中絶問題研究者~中絶ケア・カウンセラーの塚原久美のブログです

医療と介護の公平な分配:ジェンダーと医療・介護労働の過小評価

WHO 2024

Fair share for health and care: gender and the undervaluation of health and care work

James Campbell, Director, Department of Health Workforce, WHOの挨拶を仮訳します。

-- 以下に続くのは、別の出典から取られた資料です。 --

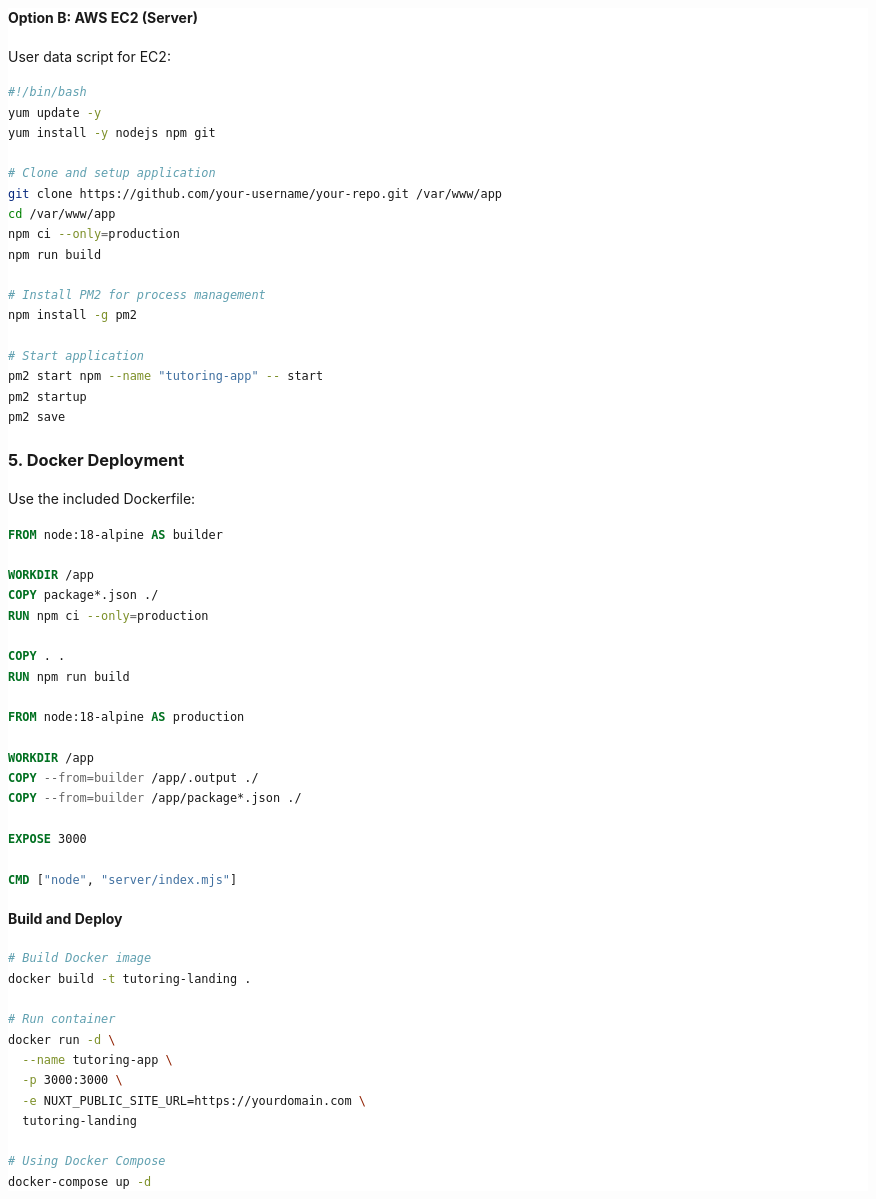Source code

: #### Option B: AWS EC2 (Server)

User data script for EC2:

```bash
#!/bin/bash
yum update -y
yum install -y nodejs npm git

# Clone and setup application
git clone https://github.com/your-username/your-repo.git /var/www/app
cd /var/www/app
npm ci --only=production
npm run build

# Install PM2 for process management
npm install -g pm2

# Start application
pm2 start npm --name "tutoring-app" -- start
pm2 startup
pm2 save
```

### 5. Docker Deployment

Use the included Dockerfile:

```dockerfile
FROM node:18-alpine AS builder

WORKDIR /app
COPY package*.json ./
RUN npm ci --only=production

COPY . .
RUN npm run build

FROM node:18-alpine AS production

WORKDIR /app
COPY --from=builder /app/.output ./
COPY --from=builder /app/package*.json ./

EXPOSE 3000

CMD ["node", "server/index.mjs"]
```

#### Build and Deploy

```bash
# Build Docker image
docker build -t tutoring-landing .

# Run container
docker run -d \
  --name tutoring-app \
  -p 3000:3000 \
  -e NUXT_PUBLIC_SITE_URL=https://yourdomain.com \
  tutoring-landing

# Using Docker Compose
docker-compose up -d
```
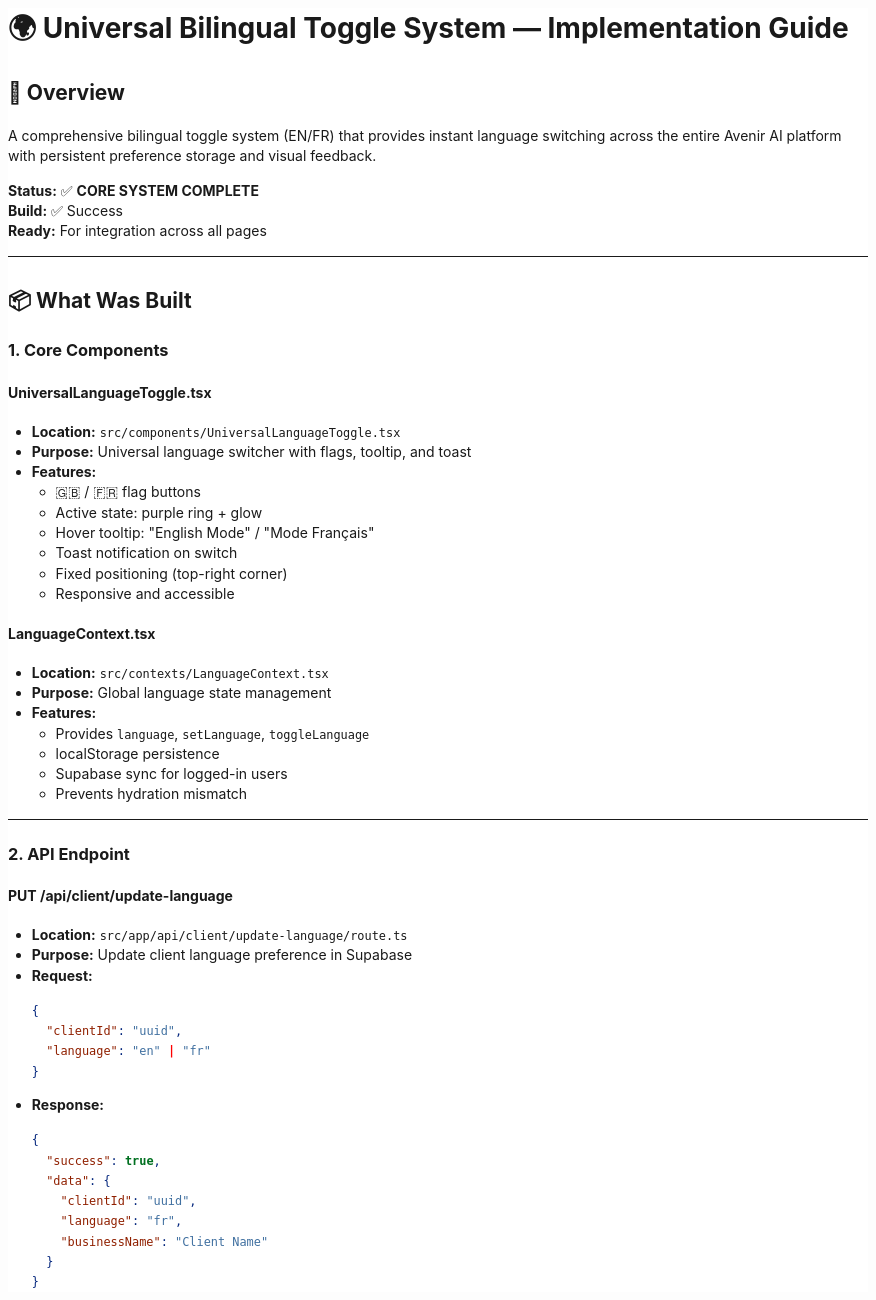 # 🌍 Universal Bilingual Toggle System — Implementation Guide

## 🎯 Overview

A comprehensive bilingual toggle system (EN/FR) that provides instant language switching across the entire Avenir AI platform with persistent preference storage and visual feedback.

**Status:** ✅ **CORE SYSTEM COMPLETE**  
**Build:** ✅ Success  
**Ready:** For integration across all pages

---

## 📦 What Was Built

### 1. Core Components

#### **UniversalLanguageToggle.tsx**
- **Location:** `src/components/UniversalLanguageToggle.tsx`
- **Purpose:** Universal language switcher with flags, tooltip, and toast
- **Features:**
  - 🇬🇧 / 🇫🇷 flag buttons
  - Active state: purple ring + glow
  - Hover tooltip: "English Mode" / "Mode Français"
  - Toast notification on switch
  - Fixed positioning (top-right corner)
  - Responsive and accessible

#### **LanguageContext.tsx**
- **Location:** `src/contexts/LanguageContext.tsx`
- **Purpose:** Global language state management
- **Features:**
  - Provides `language`, `setLanguage`, `toggleLanguage`
  - localStorage persistence
  - Supabase sync for logged-in users
  - Prevents hydration mismatch

---

### 2. API Endpoint

#### **PUT /api/client/update-language**
- **Location:** `src/app/api/client/update-language/route.ts`
- **Purpose:** Update client language preference in Supabase
- **Request:**
  ```json
  {
    "clientId": "uuid",
    "language": "en" | "fr"
  }
  ```
- **Response:**
  ```json
  {
    "success": true,
    "data": {
      "clientId": "uuid",
      "language": "fr",
      "businessName": "Client Name"
    }
  }
  ```
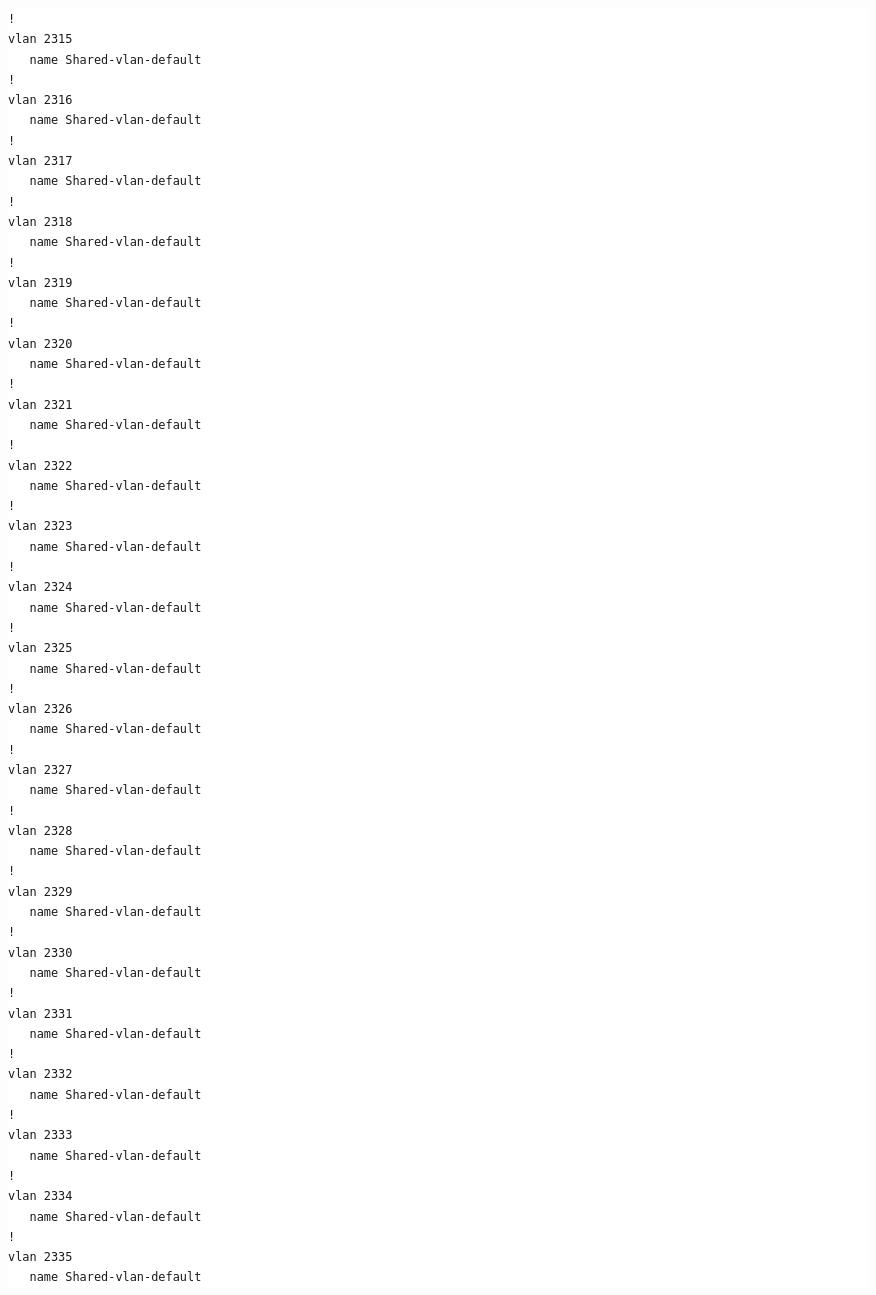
 ```eos
!
vlan 2315
   name Shared-vlan-default
!
vlan 2316
   name Shared-vlan-default
!
vlan 2317
   name Shared-vlan-default
!
vlan 2318
   name Shared-vlan-default
!
vlan 2319
   name Shared-vlan-default
!
vlan 2320
   name Shared-vlan-default
!
vlan 2321
   name Shared-vlan-default
!
vlan 2322
   name Shared-vlan-default
!
vlan 2323
   name Shared-vlan-default
!
vlan 2324
   name Shared-vlan-default
!
vlan 2325
   name Shared-vlan-default
!
vlan 2326
   name Shared-vlan-default
!
vlan 2327
   name Shared-vlan-default
!
vlan 2328
   name Shared-vlan-default
!
vlan 2329
   name Shared-vlan-default
!
vlan 2330
   name Shared-vlan-default
!
vlan 2331
   name Shared-vlan-default
!
vlan 2332
   name Shared-vlan-default
!
vlan 2333
   name Shared-vlan-default
!
vlan 2334
   name Shared-vlan-default
!
vlan 2335
   name Shared-vlan-default
```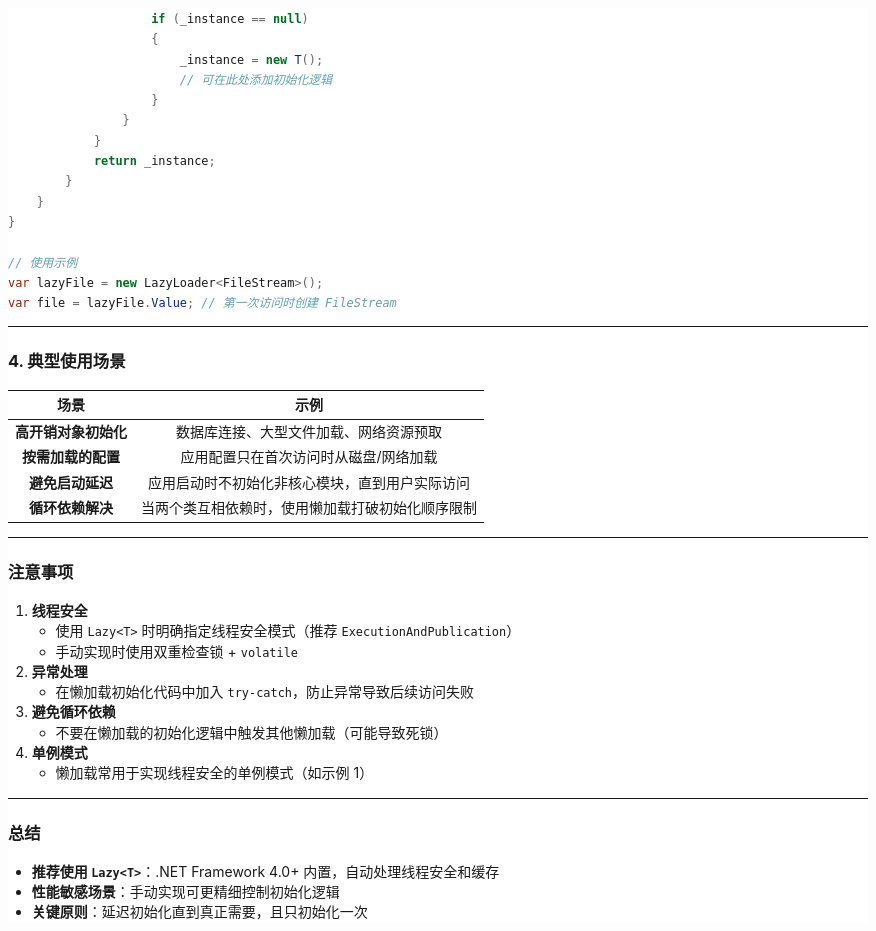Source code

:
 ```csharp
                    if (_instance == null)
                    {
                        _instance = new T();
                        // 可在此处添加初始化逻辑
                    }
                }
            }
            return _instance;
        }
    }
}

// 使用示例
var lazyFile = new LazyLoader<FileStream>();
var file = lazyFile.Value; // 第一次访问时创建 FileStream
```

------

### **4. 典型使用场景**

|       **场景**       |                     **示例**                     |
| :------------------: | :----------------------------------------------: |
| **高开销对象初始化** |      数据库连接、大型文件加载、网络资源预取      |
|  **按需加载的配置**  |      应用配置只在首次访问时从磁盘/网络加载       |
|   **避免启动延迟**   |  应用启动时不初始化非核心模块，直到用户实际访问  |
|   **循环依赖解决**   | 当两个类互相依赖时，使用懒加载打破初始化顺序限制 |

------

### **注意事项**

1. **线程安全**
   - 使用 `Lazy<T>` 时明确指定线程安全模式（推荐 `ExecutionAndPublication`）
   - 手动实现时使用双重检查锁 + `volatile`
2. **异常处理**
   - 在懒加载初始化代码中加入 `try-catch`，防止异常导致后续访问失败
3. **避免循环依赖**
   - 不要在懒加载的初始化逻辑中触发其他懒加载（可能导致死锁）
4. **单例模式**
   - 懒加载常用于实现线程安全的单例模式（如示例 1）

------

### **总结**

- **推荐使用 `Lazy<T>`**：.NET Framework 4.0+ 内置，自动处理线程安全和缓存
- **性能敏感场景**：手动实现可更精细控制初始化逻辑
- **关键原则**：延迟初始化直到真正需要，且只初始化一次
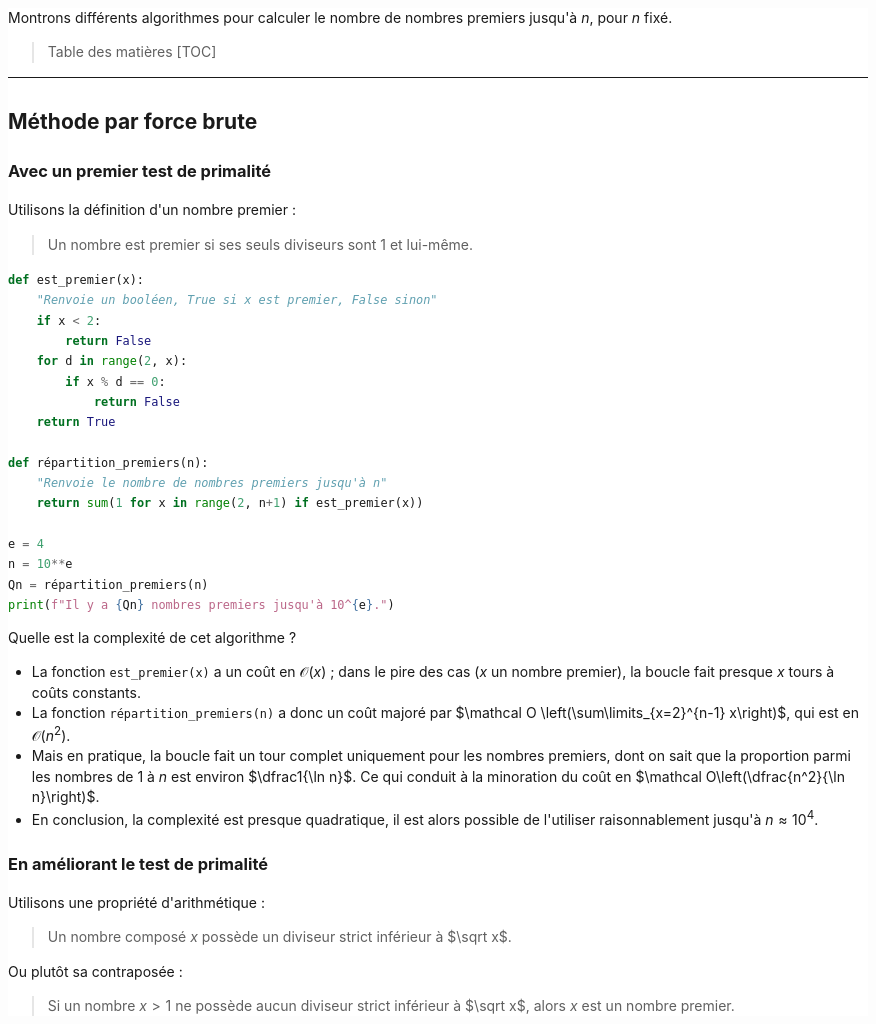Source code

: Montrons différents algorithmes pour calculer le nombre de nombres premiers jusqu'à $n$, pour $n$ fixé.

> Table des matières
[TOC]

---

## Méthode par force brute

### Avec un premier test de primalité

Utilisons la définition d'un nombre premier :
> Un nombre est premier si ses seuls diviseurs sont $1$ et lui-même.

```py {cmd="python3" run_on_save}
def est_premier(x):
    "Renvoie un booléen, True si x est premier, False sinon"
    if x < 2:
        return False
    for d in range(2, x):
        if x % d == 0:
            return False
    return True

def répartition_premiers(n):
    "Renvoie le nombre de nombres premiers jusqu'à n"
    return sum(1 for x in range(2, n+1) if est_premier(x))

e = 4
n = 10**e
Qn = répartition_premiers(n)
print(f"Il y a {Qn} nombres premiers jusqu'à 10^{e}.")
```

Quelle est la complexité de cet algorithme ?

* La fonction `est_premier(x)` a un coût en $\mathcal O(x)$ ; dans le pire des cas ($x$ un nombre premier), la boucle fait presque $x$ tours à coûts constants.
* La fonction `répartition_premiers(n)` a donc un coût majoré par $\mathcal O \left(\sum\limits_{x=2}^{n-1} x\right)$, qui est en $\mathcal O\left(n^2\right)$.
* Mais en pratique, la boucle fait un tour complet uniquement pour les nombres premiers, dont on sait que la proportion parmi les nombres de $1$ à $n$ est environ $\dfrac1{\ln n}$. Ce qui conduit à la minoration du coût en $\mathcal O\left(\dfrac{n^2}{\ln n}\right)$.
* En conclusion, la complexité est presque quadratique, il est alors possible de l'utiliser raisonnablement jusqu'à $n \approx 10^4$.

### En améliorant le test de primalité

Utilisons une propriété d'arithmétique :
> Un nombre composé $x$ possède un diviseur strict inférieur à $\sqrt x$.

Ou plutôt sa contraposée :
> Si un nombre $x>1$ ne possède aucun diviseur strict inférieur à $\sqrt x$, alors $x$ est un nombre premier.
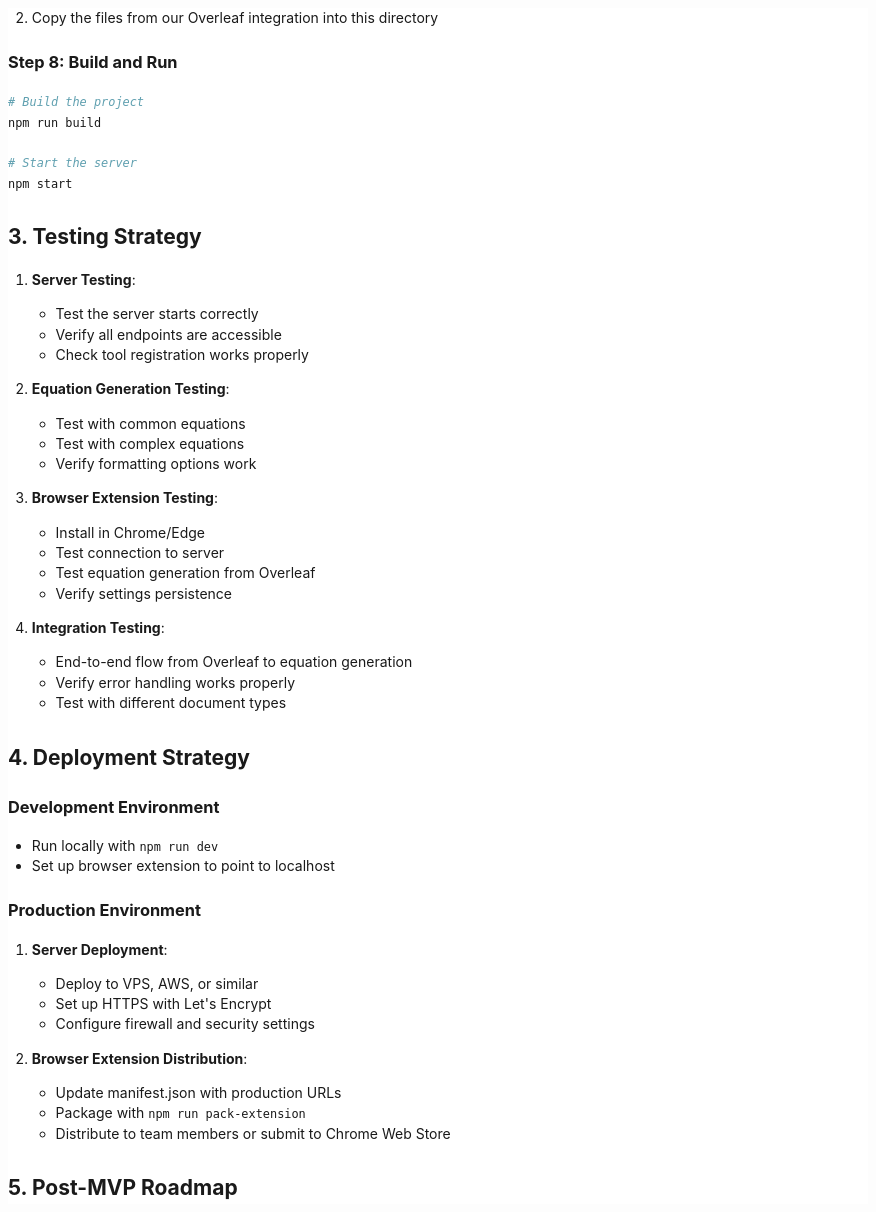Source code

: 2. Copy the files from our Overleaf integration into this directory

### Step 8: Build and Run

```bash
# Build the project
npm run build

# Start the server
npm start
```

## 3. Testing Strategy

1. **Server Testing**:
   - Test the server starts correctly
   - Verify all endpoints are accessible
   - Check tool registration works properly

2. **Equation Generation Testing**:
   - Test with common equations
   - Test with complex equations
   - Verify formatting options work

3. **Browser Extension Testing**:
   - Install in Chrome/Edge
   - Test connection to server
   - Test equation generation from Overleaf
   - Verify settings persistence

4. **Integration Testing**:
   - End-to-end flow from Overleaf to equation generation
   - Verify error handling works properly
   - Test with different document types

## 4. Deployment Strategy

### Development Environment
- Run locally with `npm run dev`
- Set up browser extension to point to localhost

### Production Environment
1. **Server Deployment**:
   - Deploy to VPS, AWS, or similar
   - Set up HTTPS with Let's Encrypt
   - Configure firewall and security settings

2. **Browser Extension Distribution**:
   - Update manifest.json with production URLs
   - Package with `npm run pack-extension`
   - Distribute to team members or submit to Chrome Web Store

## 5. Post-MVP Roadmap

 持続可能な開発目標(SDGs)の中間点を迎えるにあたり、世界はいまだ「女性と女児の期待を裏切っている」と言われている。この失敗は、経済的不確実性、政情不安、戦争、気候変動といった世界的な複合危機によって、さらに深刻化している。ジェンダーの不平等は、これらすべての課題にまたがっている。
 世界平均で労働人口の67%が女性である医療・介護分野でさえ、ジェンダーの不平等が蔓延している。世界の多くの地域で、女性は依然として有給の医療・介護労働者になること、そしてそこにとどまることの障壁に直面している。同じような仕事をしている男性よりも、女性の賃金は平均で24%も低い。また、意思決定の場において、女性が十分に代表されているわけでもない。私たちの重要なメッセージは、プライマリー・ヘルスケアとユニバーサル・ヘルス・カバレッジを達成するために、SDGsの時代に私たちを前進させるためには、強力な男女平等の医療・介護労働力が不可欠であるということです。それは、より良い健康、より良い経済、そしてより良い地球を実現するための機会である。
 しかし、医療・介護従事者の男女平等を進めることは、それだけでは実現しない。2022年、WHOは国際労働機関(ILO)と共同で、医療・介護分野におけるジェンダー賃金格差に関する初の世界的報告書を発表し、医療・介護分野の女性が低賃金であるだけでなく、この分野全体が過小評価されていることを明らかにした。本報告書では、データとジェンダー・レンズを用いて、医療・介護労働の過小評価をさらに掘り下げ、数十年にわたる医療・介護労働への慢性的な投資不足が、深刻化する世界的な介護危機の一因となっていることを示すとともに、ユニバーサル・ヘルス・カバレッジジェンダー平等が緊密に結びついた目標であることを実証している。